Think about the impact an adviser can have on client relationships if he is the first — and maybe only — professional in their lives to congratulate them on that important business or personal success. The likelihood of those clients leaving to find an adviser who understands them better just went way down.
The secret lies in searching online for key information and setting up alerts that let the adviser know, say, when a top client's firm gains a large contract or when a client's daughter wins the state spelling bee.
Setting up accounts and profiles on social media sites and establishing a connection with clients through those accounts is a necessary first step. Carefully describing an adviser's value proposition, posting interesting and educational info and linking to a firm's website are also early moves into social media — they help establish an adviser's brand. However, real business value can be unearthed if advisers dig further with the tools.
“I guarantee you will create a deeper relationship with clients and identify new prospects,” said Sam Richter, chief marketing officer of ActiFi, to a group of advisers at the FPA Business Solutions conference earlier this month in Chicago.

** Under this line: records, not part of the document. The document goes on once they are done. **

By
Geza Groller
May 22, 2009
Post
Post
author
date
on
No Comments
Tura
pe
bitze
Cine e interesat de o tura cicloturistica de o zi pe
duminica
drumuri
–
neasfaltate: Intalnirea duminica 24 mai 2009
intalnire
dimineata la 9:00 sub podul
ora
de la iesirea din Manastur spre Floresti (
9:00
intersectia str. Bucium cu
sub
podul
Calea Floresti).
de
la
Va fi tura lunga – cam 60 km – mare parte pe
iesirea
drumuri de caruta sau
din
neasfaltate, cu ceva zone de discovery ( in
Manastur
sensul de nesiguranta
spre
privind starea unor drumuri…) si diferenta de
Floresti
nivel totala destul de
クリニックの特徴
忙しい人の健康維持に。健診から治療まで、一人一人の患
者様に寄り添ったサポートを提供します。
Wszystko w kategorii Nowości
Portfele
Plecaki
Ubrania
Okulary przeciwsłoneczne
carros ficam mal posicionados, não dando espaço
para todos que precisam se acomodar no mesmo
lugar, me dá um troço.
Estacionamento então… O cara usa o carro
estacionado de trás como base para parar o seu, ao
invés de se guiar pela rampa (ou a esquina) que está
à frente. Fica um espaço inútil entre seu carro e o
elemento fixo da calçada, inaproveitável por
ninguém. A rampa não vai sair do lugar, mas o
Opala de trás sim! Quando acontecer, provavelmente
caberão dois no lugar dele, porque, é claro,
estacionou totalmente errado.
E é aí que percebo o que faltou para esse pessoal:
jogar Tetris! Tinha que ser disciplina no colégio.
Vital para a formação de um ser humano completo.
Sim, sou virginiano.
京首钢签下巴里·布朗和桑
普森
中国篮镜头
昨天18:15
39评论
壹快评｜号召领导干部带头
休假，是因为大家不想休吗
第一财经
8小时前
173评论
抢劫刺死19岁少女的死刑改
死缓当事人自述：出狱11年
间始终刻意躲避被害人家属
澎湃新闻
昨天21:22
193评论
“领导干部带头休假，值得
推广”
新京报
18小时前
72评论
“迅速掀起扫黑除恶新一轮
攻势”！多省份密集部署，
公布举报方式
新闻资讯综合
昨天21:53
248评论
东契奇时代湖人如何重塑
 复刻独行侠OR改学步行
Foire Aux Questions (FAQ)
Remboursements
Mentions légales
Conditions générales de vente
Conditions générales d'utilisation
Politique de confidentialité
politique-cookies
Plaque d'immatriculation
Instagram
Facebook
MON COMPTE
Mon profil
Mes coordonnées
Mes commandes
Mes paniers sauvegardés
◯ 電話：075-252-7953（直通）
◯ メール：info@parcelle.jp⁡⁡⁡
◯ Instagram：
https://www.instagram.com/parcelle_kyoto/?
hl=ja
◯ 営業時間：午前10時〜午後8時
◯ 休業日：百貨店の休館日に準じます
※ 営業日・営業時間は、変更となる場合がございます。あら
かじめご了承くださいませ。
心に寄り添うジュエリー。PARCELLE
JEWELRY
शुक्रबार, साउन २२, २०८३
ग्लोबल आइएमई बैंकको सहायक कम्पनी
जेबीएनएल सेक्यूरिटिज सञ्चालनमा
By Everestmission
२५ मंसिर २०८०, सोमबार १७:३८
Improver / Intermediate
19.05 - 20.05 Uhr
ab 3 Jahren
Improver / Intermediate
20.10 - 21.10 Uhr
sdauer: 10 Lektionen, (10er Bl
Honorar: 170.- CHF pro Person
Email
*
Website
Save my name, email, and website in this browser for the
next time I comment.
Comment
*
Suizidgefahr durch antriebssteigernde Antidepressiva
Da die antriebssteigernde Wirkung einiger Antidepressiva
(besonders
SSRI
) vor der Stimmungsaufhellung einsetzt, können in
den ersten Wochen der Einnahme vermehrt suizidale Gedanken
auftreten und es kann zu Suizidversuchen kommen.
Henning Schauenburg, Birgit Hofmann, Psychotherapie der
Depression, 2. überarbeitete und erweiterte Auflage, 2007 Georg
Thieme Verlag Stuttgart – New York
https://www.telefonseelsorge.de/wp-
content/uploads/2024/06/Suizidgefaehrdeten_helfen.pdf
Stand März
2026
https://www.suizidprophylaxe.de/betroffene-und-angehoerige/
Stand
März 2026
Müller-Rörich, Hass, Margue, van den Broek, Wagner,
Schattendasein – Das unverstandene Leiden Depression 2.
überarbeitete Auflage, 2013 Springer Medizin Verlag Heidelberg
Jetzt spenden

Mr. Richter's online searching tips include using quotes around names in a search and doing more advanced searches that eliminate certain mentions or include certain terms. For instance, to search for client "Liz Skinner" and not include those entries that include basketball (because I am not the Liz Skinner of the Indiana Basketball Hall of Fame), but do include mentions of the word reporter, the search would look like: "Liz Skinner" -basketball + reporter.
Other advanced search techniques include using *, which basically means "something" when you can't recall the exact name of a person or company, and using ~, which essentially means "sounds like."

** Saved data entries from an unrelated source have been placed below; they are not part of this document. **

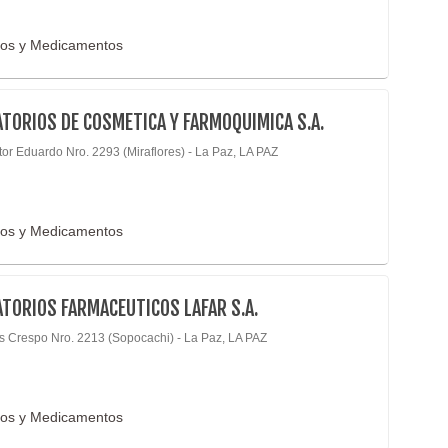
cos y Medicamentos
TORIOS DE COSMETICA Y FARMOQUIMICA S.A.
tor Eduardo Nro. 2293 (Miraflores) - La Paz, LA PAZ
cos y Medicamentos
TORIOS FARMACEUTICOS LAFAR S.A.
is Crespo Nro. 2213 (Sopocachi) - La Paz, LA PAZ
cos y Medicamentos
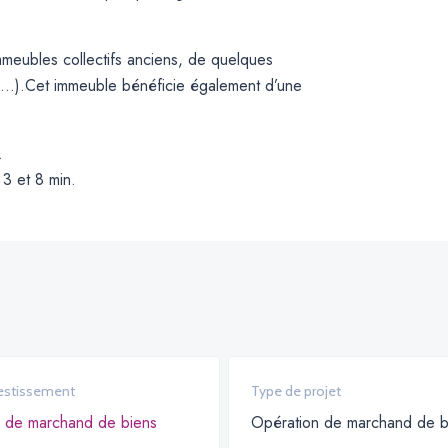
mmeubles collectifs anciens, de quelques
e...).Cet immeuble bénéficie également d’une
.
 3 et 8 min.
estissement
Type de projet
 de marchand de biens
Opération de marchand de b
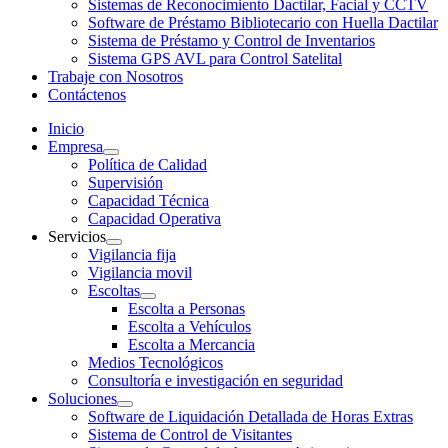
Sistemas de Reconocimiento Dactilar, Facial y CCTV
Software de Préstamo Bibliotecario con Huella Dactilar
Sistema de Préstamo y Control de Inventarios
Sistema GPS AVL para Control Satelital
Trabaje con Nosotros
Contáctenos
Inicio
Empresa
Política de Calidad
Supervisión
Capacidad Técnica
Capacidad Operativa
Servicios
Vigilancia fija
Vigilancia movil
Escoltas
Escolta a Personas
Escolta a Vehículos
Escolta a Mercancia
Medios Tecnológicos
Consultoría e investigación en seguridad
Soluciones
Software de Liquidación Detallada de Horas Extras
Sistema de Control de Visitantes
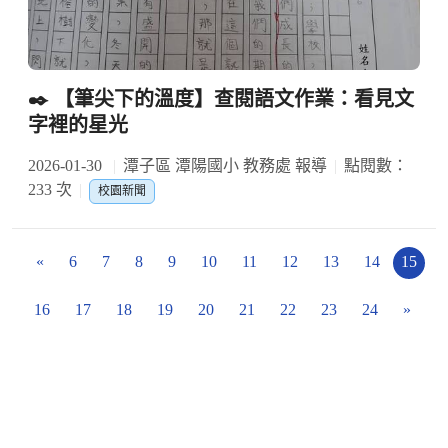
✒️ 【筆尖下的溫度】查閱語文作業：看見文
字裡的星光
2026-01-30
潭子區 潭陽國小 教務處 報導
點閱數：
233 次
校園新聞
«
6
7
8
9
10
11
12
13
14
15
16
17
18
19
20
21
22
23
24
»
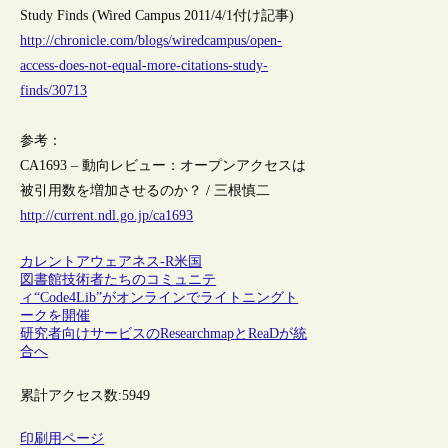
Study Finds (Wired Campus 2011/4/1付け記事)
http://chronicle.com/blogs/wiredcampus/open-
access-does-not-equal-more-citations-study-
finds/30713
参考：
CA1693 – 動向レビュー：オープンアクセスは
被引用数を増加させるのか？ / 三根慎二
http://current.ndl.go.jp/ca1693
カレントアウェアネス-R
米国
図書館技術者たちのコミュニテ
ィ“Code4Lib”がオンラインでライトニングト
ークを開催
研究者向けサービスのResearchmapとReaDが統
合へ
累計アクセス数:
5949
印刷用ページ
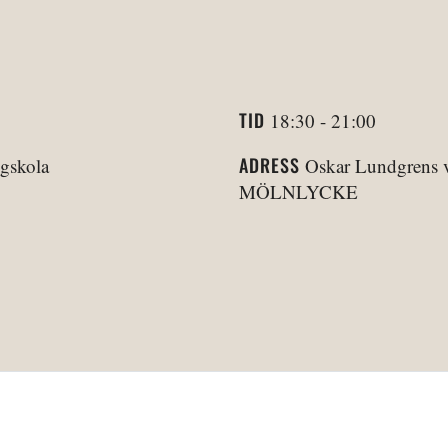
TID
18:30 - 21:00
ADRESS
gskola
Oskar Lundgrens v
MÖLNLYCKE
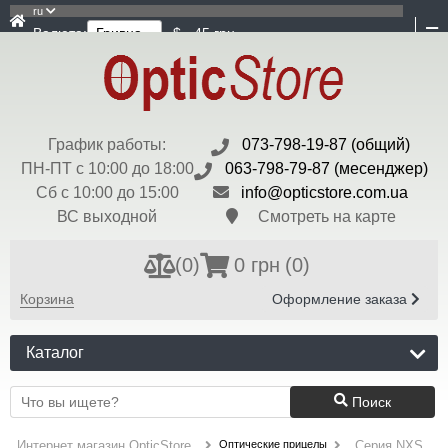
ru
Валюта:
$ - 45 грн
График работы:
073-798-19-87 (общий)
ПН-ПТ с 10:00 до 18:00
063-798-79-87 (месенджер)
Сб с 10:00 до 15:00
info@opticstore.com.ua
ВС выходной
Смотреть на карте
(
0
)
0 грн
(0)
Корзина
Оформление заказа
Каталог
Поиск
Серия NXS
Оптические прицелы
Интернет магазин OpticStore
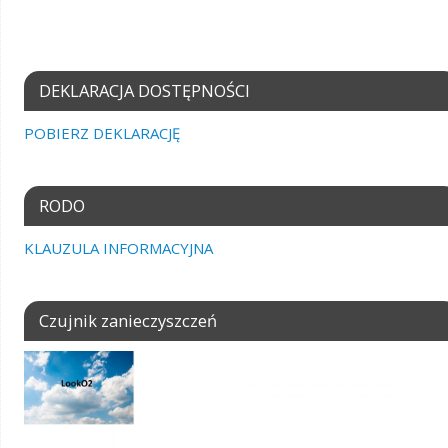
DEKLARACJA DOSTĘPNOŚCI
POBIERZ DEKLARACJĘ
RODO
KLAUZULA INFORMACYJNA
Czujnik zanieczyszczeń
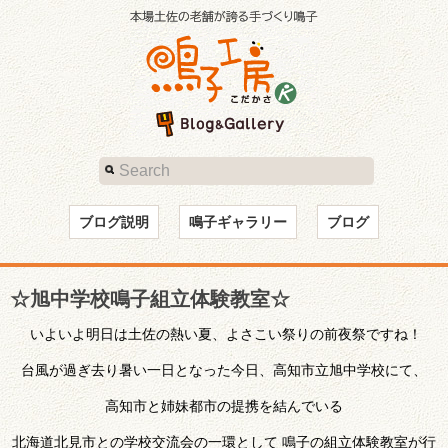
ブログ説明
鳴子ギャラリー
ブログ
☆旭中学校鳴子組立体験教室☆
いよいよ明日は土佐の熱い夏、よさこい祭りの前夜祭ですね！
台風が過ぎ去り暑い一日となった今日、高知市立旭中学校にて、
高知市と姉妹都市の提携を結んでいる
北海道北見市との学校交流会の一環として 鳴子の組立体験教室が行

Advisers should create alerts from Google or other search providers to stay in touch with what's happening in the lives of top clients and prospects. To set up the alert on Google, use the search terms that you've figured out filter the most targeted results for that person.
Then stand back and reap the rewards from the client who's enormously impressed when they get your note of congratulations the night their son scores the championship-winning touchdown.
There also are methods of searching for information that go beyond what Google searches, which is only 5% of the web, according to Mr. Richter.
Many services typically allow some free searching and can often be used at the local library. Check out: Manta.com, Reachable.com (shows connections with others), Opensecrets.org (political persuasions), 411.com (to find addresses), Zillow.com (home values), as well as Criminalsearches.com — and Mr. Richter's own, YouGottheNews.com.
Another way to dig into a client's life is to fully examine their LinkedIn, Twitter and Facebook accounts to find hobbies or other interests that would be topics the adviser may have in common with the client or other curious tidbits the adviser could mention in the next meeting to delve further into their personal goals.
An adviser might say, for example, “Sara, I noticed on your Facebook page that you like surfing. Is that something you've been able to do recently or would like to do more of?”
By checking out someone's LinkedIn profile, you may discover a client is connected to a local firm's president who you've been hoping to contact. The adviser might approach the client by saying, “I noticed through LinkedIn that you are connected to John Jones. How well do you know him and do you think the three of us could play golf or have lunch together one day?”
Consider creating an alternative profile to do your investigative surfing so LinkedIn members can't see that you have examined their profile if you don't want them to!